新倉 「『新倉P』みたいなのがあるんですけど、結局アーティストの『新倉A』の方が強いんですよ。だからどうしても、やりたいことがあると『あれもこれも』と予算オーバーになってしまうことが多くて。プロデュースしたい気持ちがすごく強いから。でも、それは私の音楽家としても大事な部分で。自分の音楽をどうプロデュースしていくかは、大事にしています。今の課題は、それをビジネスにしていかなくちゃいけないということ。ビジネスとして赤字ではなく、黒字にしていくということ。そういう意味では感性が強すぎて、暴走気味になることもあるんですが(笑)」

 日本とスイスでじっくりと研鑽を積んだ結果、将来を嘱望される音楽家に贈られる「ホテルオークラ音楽賞」も受賞した新倉さん。プロデューサーとしての腕が鳴るのも、演奏家としての自身に活力がみなぎっている証しといえるだろう。点と点をしなやかにつないでいく、「新倉P」の次の一手を楽しみにしたい。
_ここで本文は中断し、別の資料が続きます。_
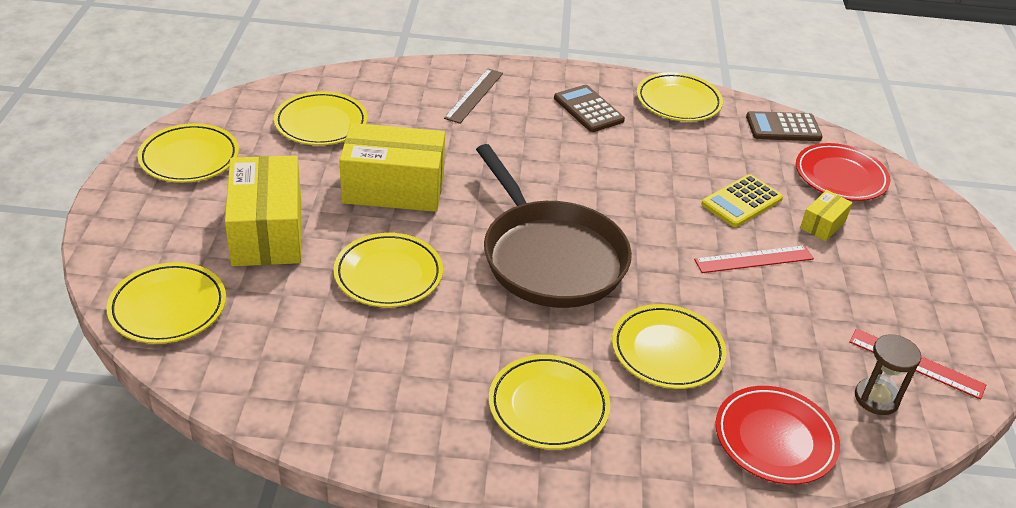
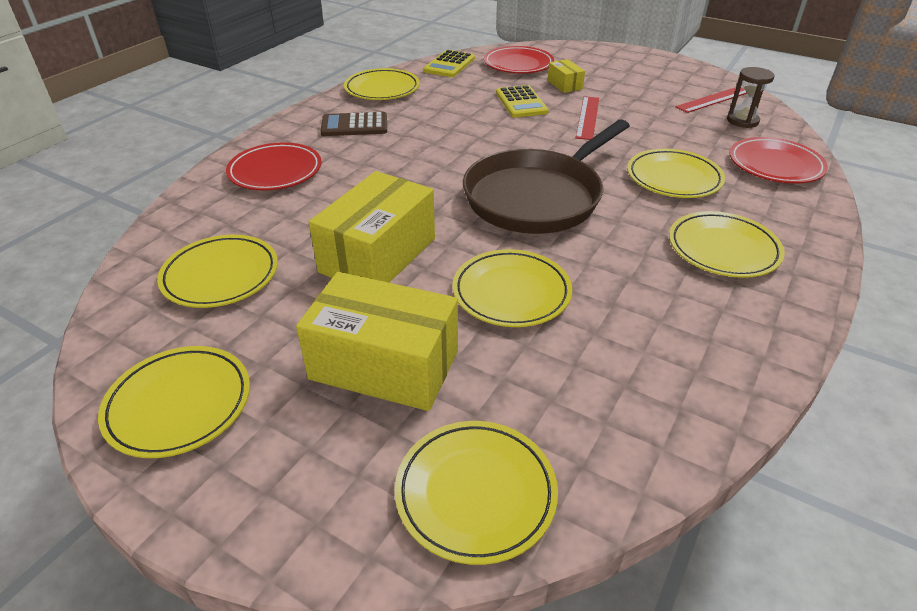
camera: 60 degrees left, 0 degrees up
(474, 95) = (275, 171): brown ruler -> red plate
(550, 257) = (537, 197): brown pan -> brown pan turned 135 degrees clockwise
(783, 127) = (449, 65): brown calculator -> yellow calculator

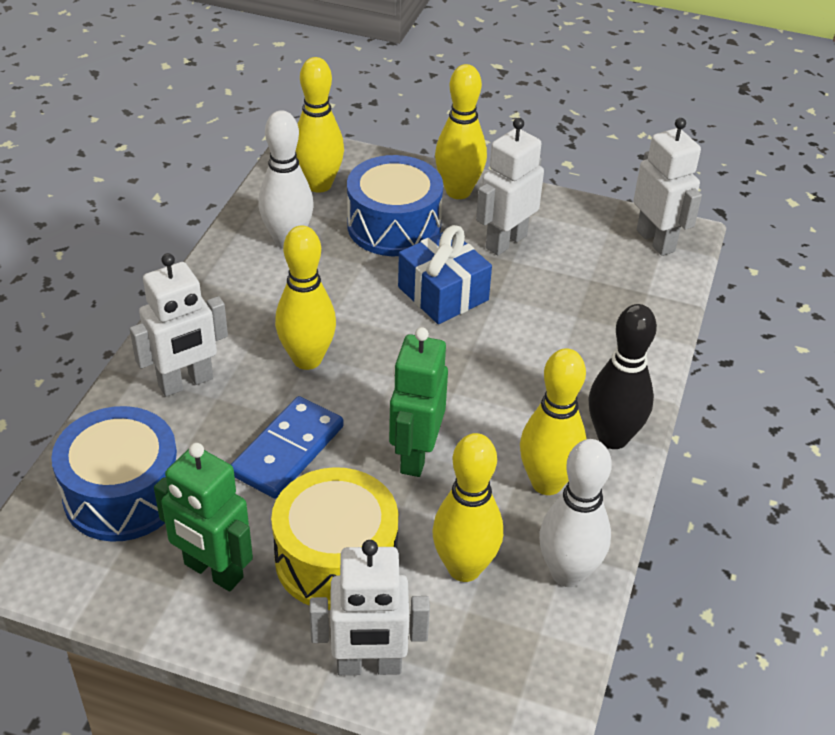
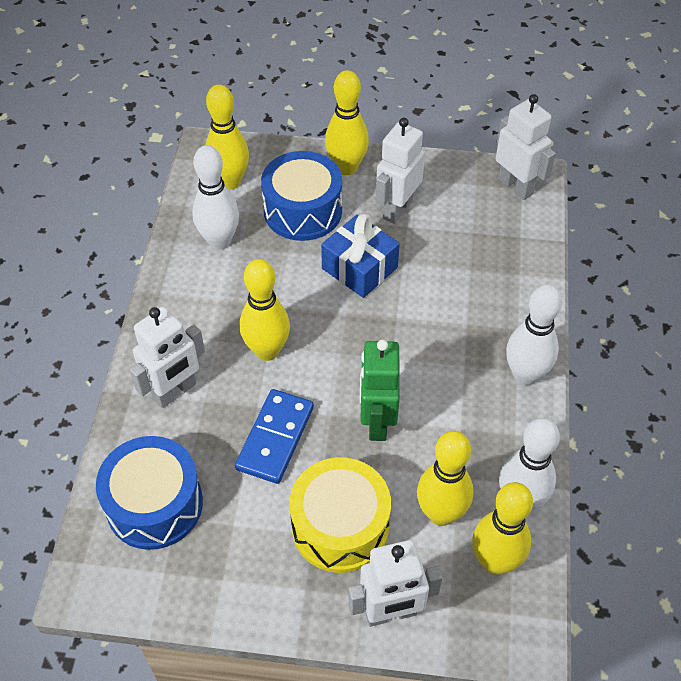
camera: 10 degrees left, 10 degrees up
(213, 571) = (247, 558): green robot -> none
(547, 483) = (485, 425): yellow bowling pin -> yellow bowling pin (495, 561)
(612, 438) = (525, 375): black bowling pin -> white bowling pin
健康、ダイエット、運動等の方法、メソッドに関しては、あくまでも取材対象者の個人的な意見、ノウハウで、必ず効果がある事を保証するものではありません。

〔文/構成:ココカラネクスト編集部 〕

新倉 瞳(にいくら・ひとみ)さん

1985年、東京都生まれ。幼少期を米国とドイツで過ごす。8歳よりチェロを始め、桐朋学園大音楽学部を首席で卒業。スイス留学後はバーゼル音楽院修士課程を最高点で修了。06年には「鳥の歌」をリリースし、CDデビュー。14年からはスイスでクレズマーバンドのメンバーとしても活躍中。17年2月には第18回ホテルオークラ音楽賞を受賞。